If you turn it on twice and boot it twice, you're down to about a 90% probability you haven't fixed the bug – it's just luck that it's worked both times and so on. In the third test, it becomes 85%. And, if we want to get to a 99% confidence interval or to be 99% confident that we fixed it, we basically want to say that 0.95 or the 5% failure rate that we had before, to the power of X, is less than 1%.
That's where the log base comes in.
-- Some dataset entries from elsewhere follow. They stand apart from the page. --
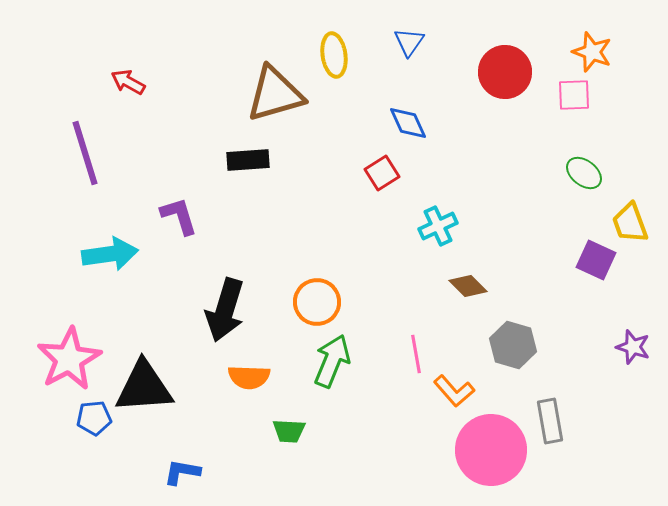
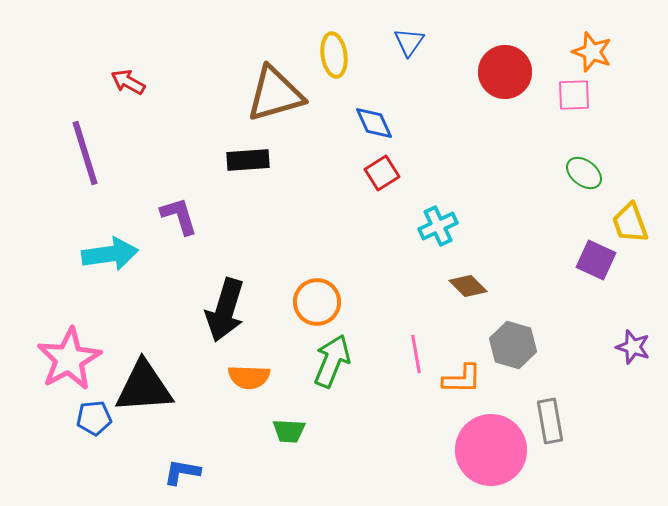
blue diamond: moved 34 px left
orange L-shape: moved 8 px right, 12 px up; rotated 48 degrees counterclockwise
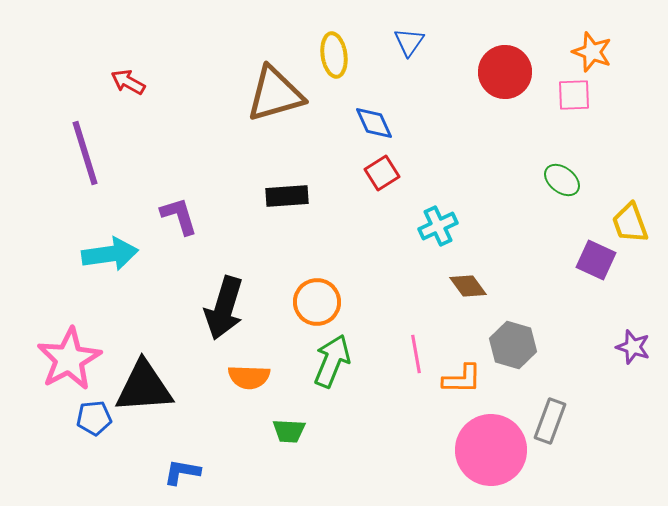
black rectangle: moved 39 px right, 36 px down
green ellipse: moved 22 px left, 7 px down
brown diamond: rotated 9 degrees clockwise
black arrow: moved 1 px left, 2 px up
gray rectangle: rotated 30 degrees clockwise
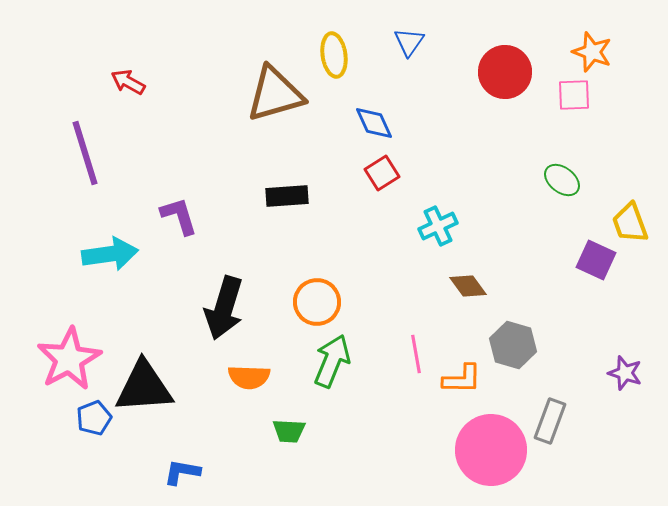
purple star: moved 8 px left, 26 px down
blue pentagon: rotated 16 degrees counterclockwise
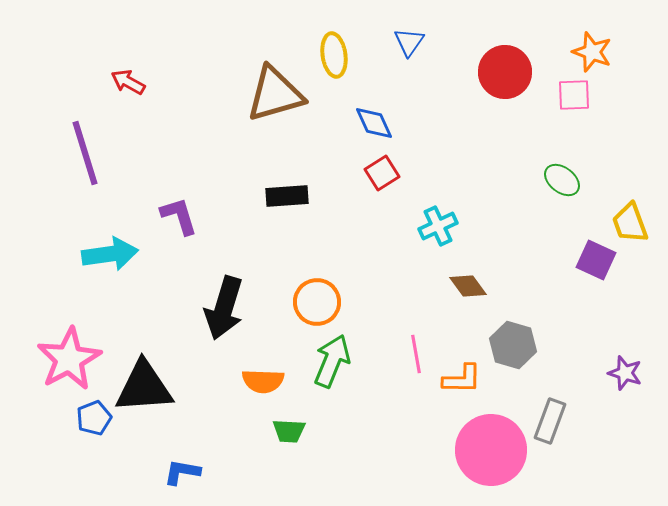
orange semicircle: moved 14 px right, 4 px down
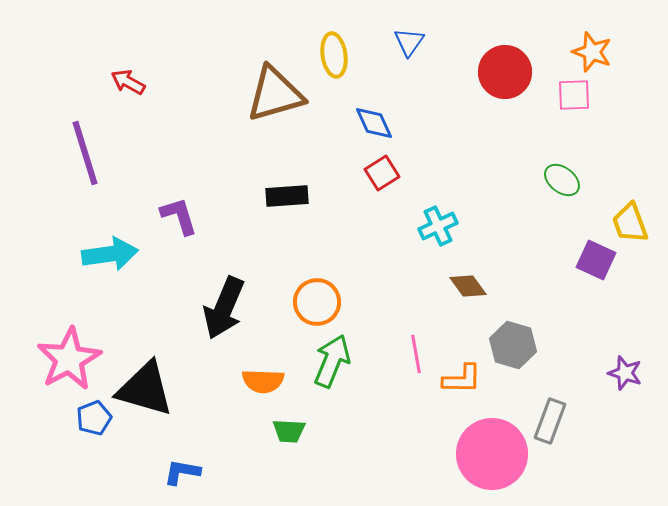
black arrow: rotated 6 degrees clockwise
black triangle: moved 1 px right, 2 px down; rotated 20 degrees clockwise
pink circle: moved 1 px right, 4 px down
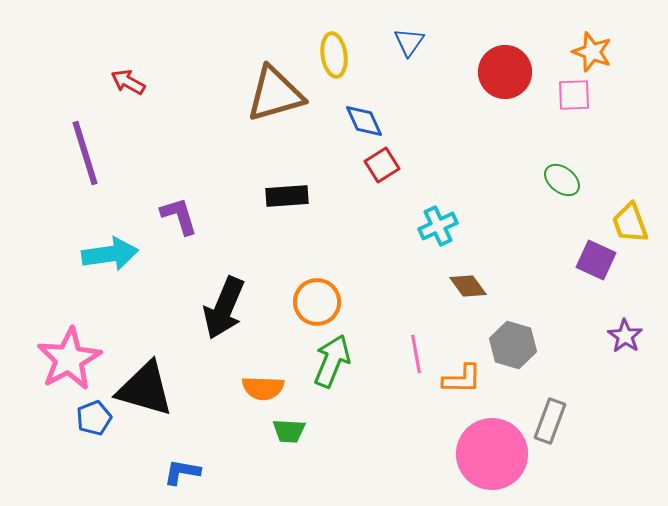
blue diamond: moved 10 px left, 2 px up
red square: moved 8 px up
purple star: moved 37 px up; rotated 16 degrees clockwise
orange semicircle: moved 7 px down
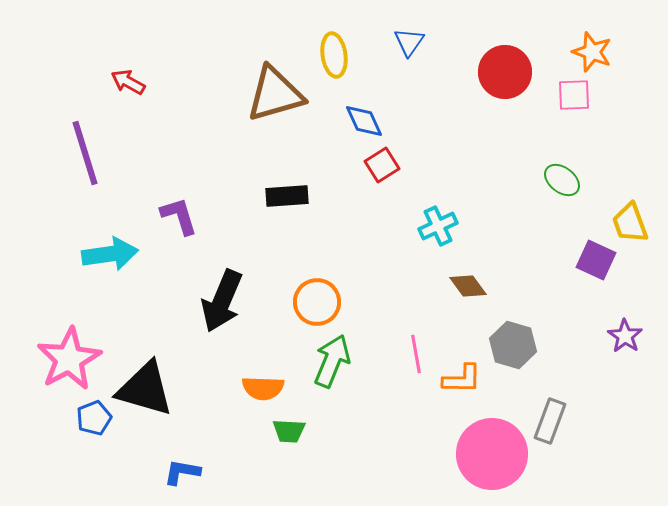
black arrow: moved 2 px left, 7 px up
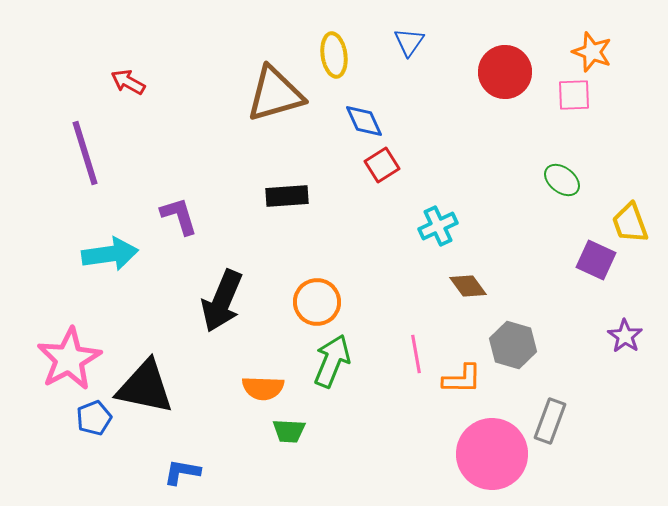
black triangle: moved 2 px up; rotated 4 degrees counterclockwise
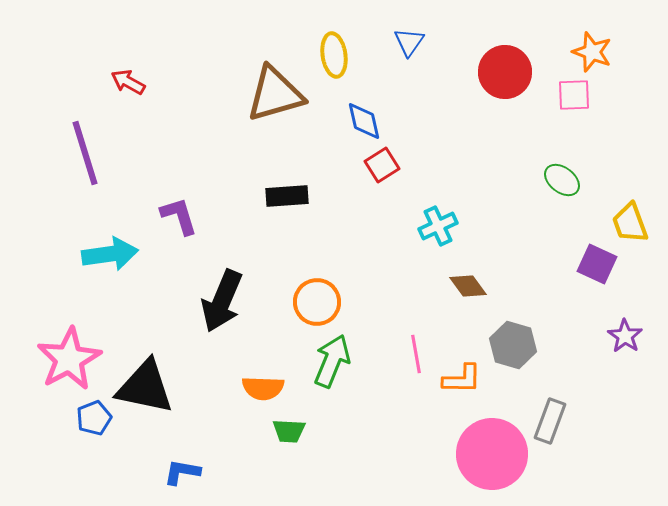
blue diamond: rotated 12 degrees clockwise
purple square: moved 1 px right, 4 px down
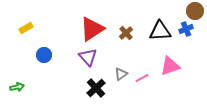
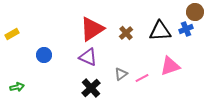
brown circle: moved 1 px down
yellow rectangle: moved 14 px left, 6 px down
purple triangle: rotated 24 degrees counterclockwise
black cross: moved 5 px left
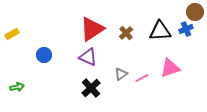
pink triangle: moved 2 px down
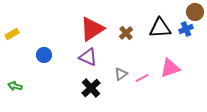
black triangle: moved 3 px up
green arrow: moved 2 px left, 1 px up; rotated 152 degrees counterclockwise
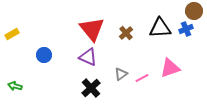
brown circle: moved 1 px left, 1 px up
red triangle: rotated 36 degrees counterclockwise
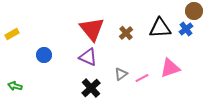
blue cross: rotated 16 degrees counterclockwise
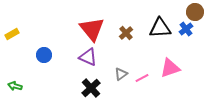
brown circle: moved 1 px right, 1 px down
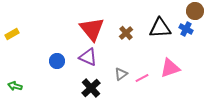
brown circle: moved 1 px up
blue cross: rotated 24 degrees counterclockwise
blue circle: moved 13 px right, 6 px down
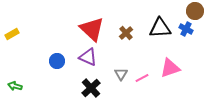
red triangle: rotated 8 degrees counterclockwise
gray triangle: rotated 24 degrees counterclockwise
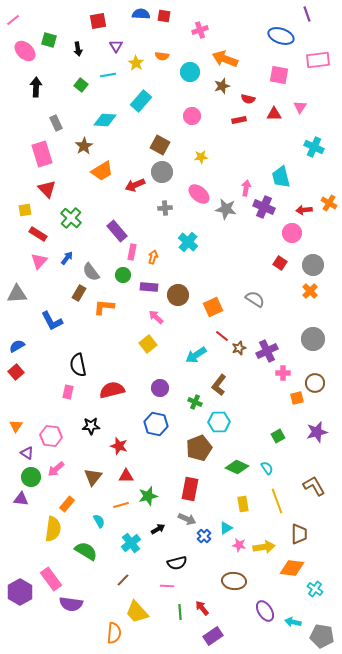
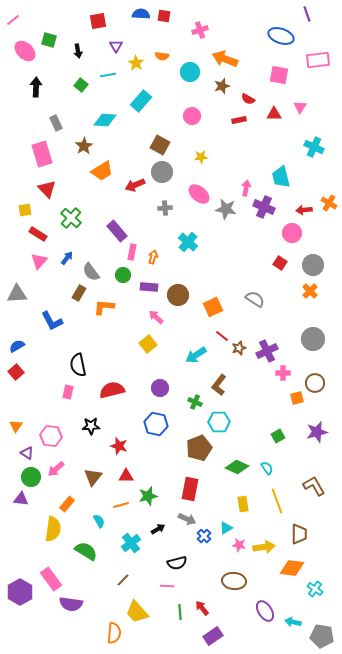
black arrow at (78, 49): moved 2 px down
red semicircle at (248, 99): rotated 16 degrees clockwise
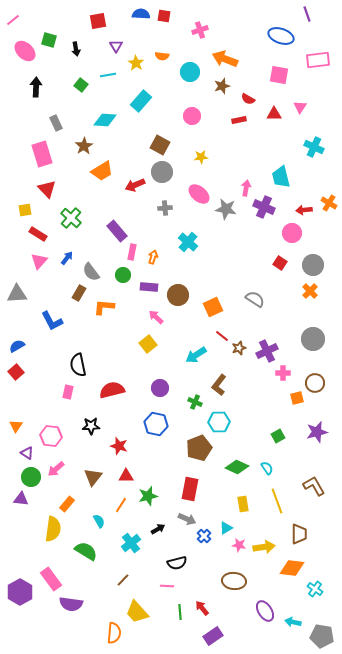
black arrow at (78, 51): moved 2 px left, 2 px up
orange line at (121, 505): rotated 42 degrees counterclockwise
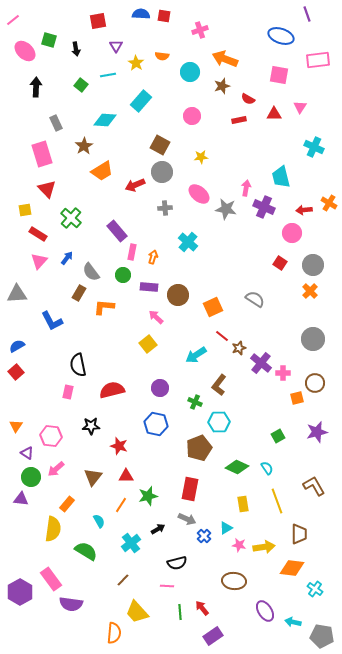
purple cross at (267, 351): moved 6 px left, 12 px down; rotated 25 degrees counterclockwise
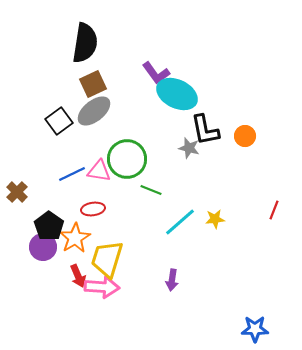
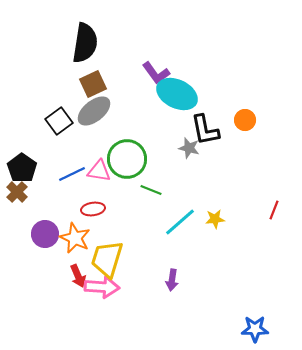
orange circle: moved 16 px up
black pentagon: moved 27 px left, 58 px up
orange star: rotated 16 degrees counterclockwise
purple circle: moved 2 px right, 13 px up
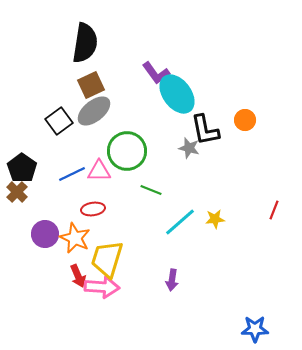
brown square: moved 2 px left, 1 px down
cyan ellipse: rotated 27 degrees clockwise
green circle: moved 8 px up
pink triangle: rotated 10 degrees counterclockwise
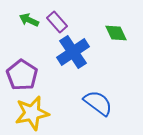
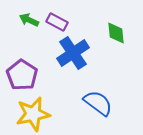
purple rectangle: rotated 20 degrees counterclockwise
green diamond: rotated 20 degrees clockwise
blue cross: moved 1 px down
yellow star: moved 1 px right, 1 px down
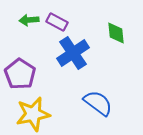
green arrow: rotated 30 degrees counterclockwise
purple pentagon: moved 2 px left, 1 px up
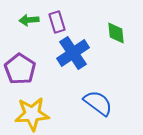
purple rectangle: rotated 45 degrees clockwise
purple pentagon: moved 5 px up
yellow star: moved 1 px left; rotated 8 degrees clockwise
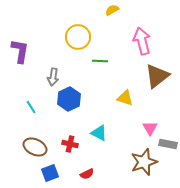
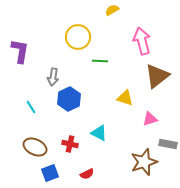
pink triangle: moved 9 px up; rotated 42 degrees clockwise
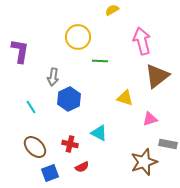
brown ellipse: rotated 20 degrees clockwise
red semicircle: moved 5 px left, 7 px up
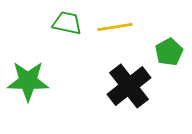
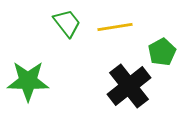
green trapezoid: rotated 40 degrees clockwise
green pentagon: moved 7 px left
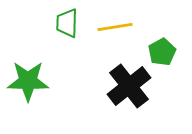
green trapezoid: rotated 140 degrees counterclockwise
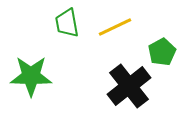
green trapezoid: rotated 12 degrees counterclockwise
yellow line: rotated 16 degrees counterclockwise
green star: moved 3 px right, 5 px up
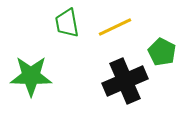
green pentagon: rotated 16 degrees counterclockwise
black cross: moved 4 px left, 5 px up; rotated 15 degrees clockwise
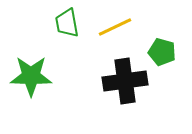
green pentagon: rotated 12 degrees counterclockwise
black cross: rotated 15 degrees clockwise
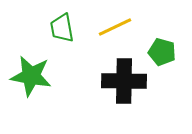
green trapezoid: moved 5 px left, 5 px down
green star: rotated 9 degrees clockwise
black cross: moved 1 px left; rotated 9 degrees clockwise
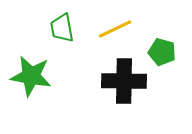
yellow line: moved 2 px down
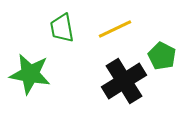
green pentagon: moved 4 px down; rotated 12 degrees clockwise
green star: moved 1 px left, 2 px up
black cross: rotated 33 degrees counterclockwise
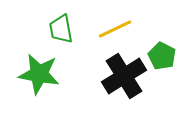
green trapezoid: moved 1 px left, 1 px down
green star: moved 9 px right
black cross: moved 5 px up
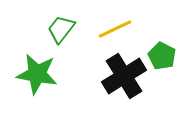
green trapezoid: rotated 48 degrees clockwise
green star: moved 2 px left
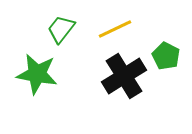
green pentagon: moved 4 px right
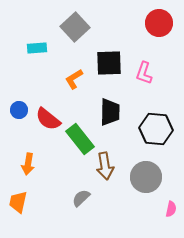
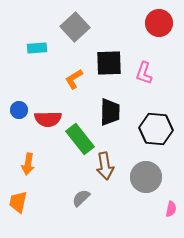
red semicircle: rotated 40 degrees counterclockwise
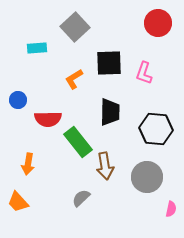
red circle: moved 1 px left
blue circle: moved 1 px left, 10 px up
green rectangle: moved 2 px left, 3 px down
gray circle: moved 1 px right
orange trapezoid: rotated 55 degrees counterclockwise
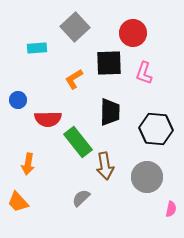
red circle: moved 25 px left, 10 px down
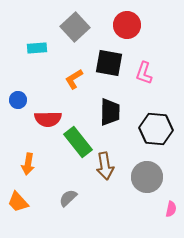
red circle: moved 6 px left, 8 px up
black square: rotated 12 degrees clockwise
gray semicircle: moved 13 px left
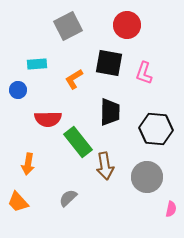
gray square: moved 7 px left, 1 px up; rotated 16 degrees clockwise
cyan rectangle: moved 16 px down
blue circle: moved 10 px up
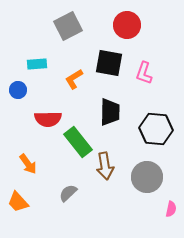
orange arrow: rotated 45 degrees counterclockwise
gray semicircle: moved 5 px up
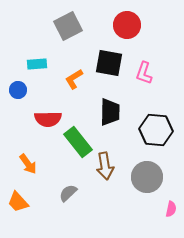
black hexagon: moved 1 px down
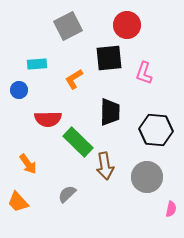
black square: moved 5 px up; rotated 16 degrees counterclockwise
blue circle: moved 1 px right
green rectangle: rotated 8 degrees counterclockwise
gray semicircle: moved 1 px left, 1 px down
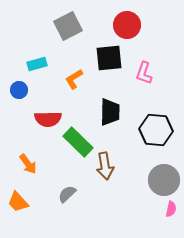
cyan rectangle: rotated 12 degrees counterclockwise
gray circle: moved 17 px right, 3 px down
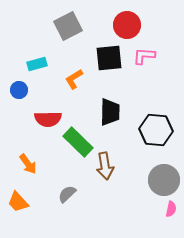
pink L-shape: moved 17 px up; rotated 75 degrees clockwise
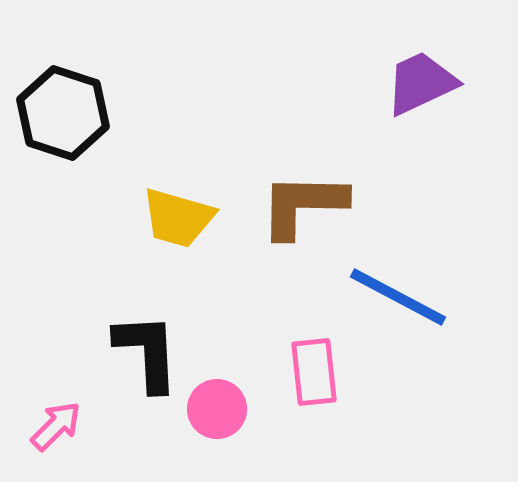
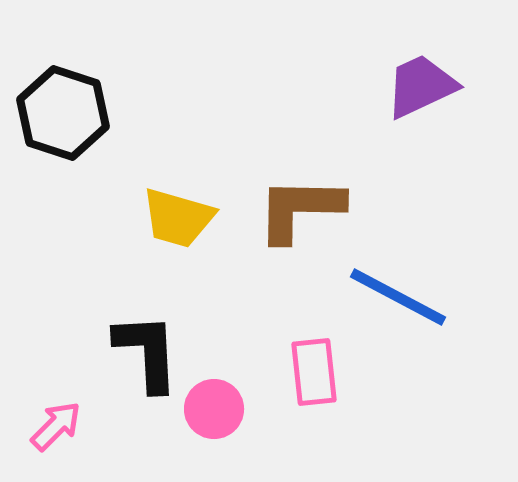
purple trapezoid: moved 3 px down
brown L-shape: moved 3 px left, 4 px down
pink circle: moved 3 px left
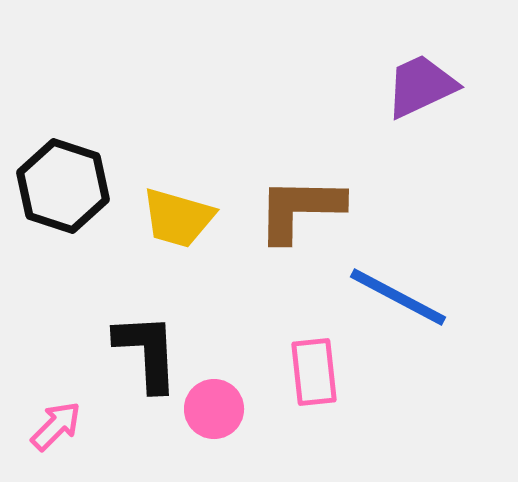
black hexagon: moved 73 px down
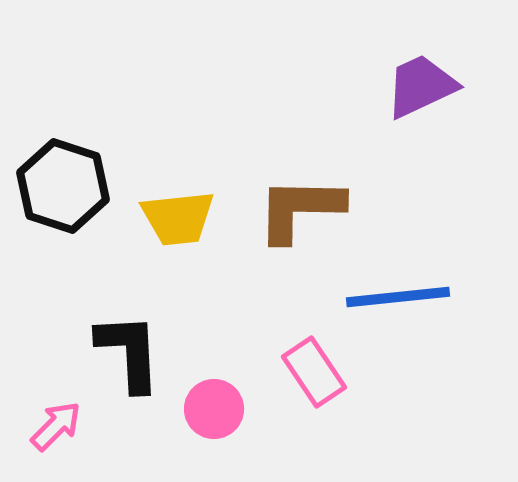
yellow trapezoid: rotated 22 degrees counterclockwise
blue line: rotated 34 degrees counterclockwise
black L-shape: moved 18 px left
pink rectangle: rotated 28 degrees counterclockwise
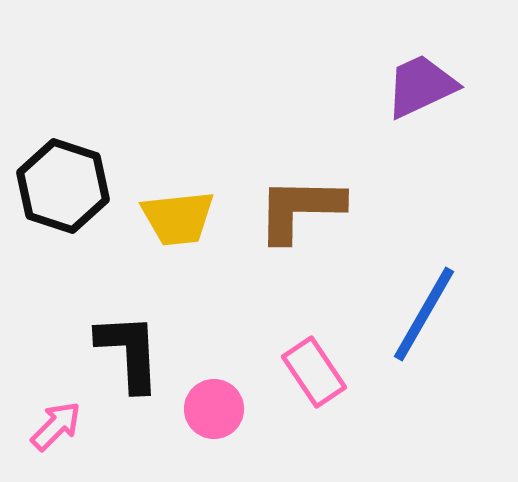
blue line: moved 26 px right, 17 px down; rotated 54 degrees counterclockwise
A log base of 95 of 1% gives you 89.78. If I turn this system on and off 90 times, and it doesn't fail once, I'm 99% confident that I fixed the issue. That's for a specific sort of example failure mechanism, but there’s other relevant maths to debugging – mean time before failure, which is more commonly used with production, where we look at what's the weakest link in this product and how likely is it to fail in say 10 years.
If there is a random bug that causes your system to fail at a random time, the longer you leave it on, the more confident you are that you fixed it. But it's an exponential equation so you can never be 100% sure you fixed it by just leaving it on.
Bugs do not EVER just ‘go away’
Sometimes bugs appear and then they magically disappear. The problem, however, is that the same bug can then recur at any time.
Remember – if you see a bug, unless you've actually acted yourself to fix it, that bug is still there and could come back to bite you at a more inopportune time.
Using free bug tracking tools like The Bug Genie or Bugzilla, or a bug tracking system, is important as you can log all bugs. Even if you only see a bug once, don't forget about it – because quite likely you'll need to be coming back to it at some time in the future.
We have seen many benefits from deploying Debug Forensics. In addition to improving troubleshooting efficiency and seeing reductions in waste, this method has delivered positive results in the areas of reduced time to market, improved customer satisfaction, better project profitability and enhanced competitiveness.
By using our Debug Forensics method, we take a structured and meticulous approach to troubleshoot both hardware and software designs. This has established a consistent protocol from our most senior engineers through to the graduate members of the team.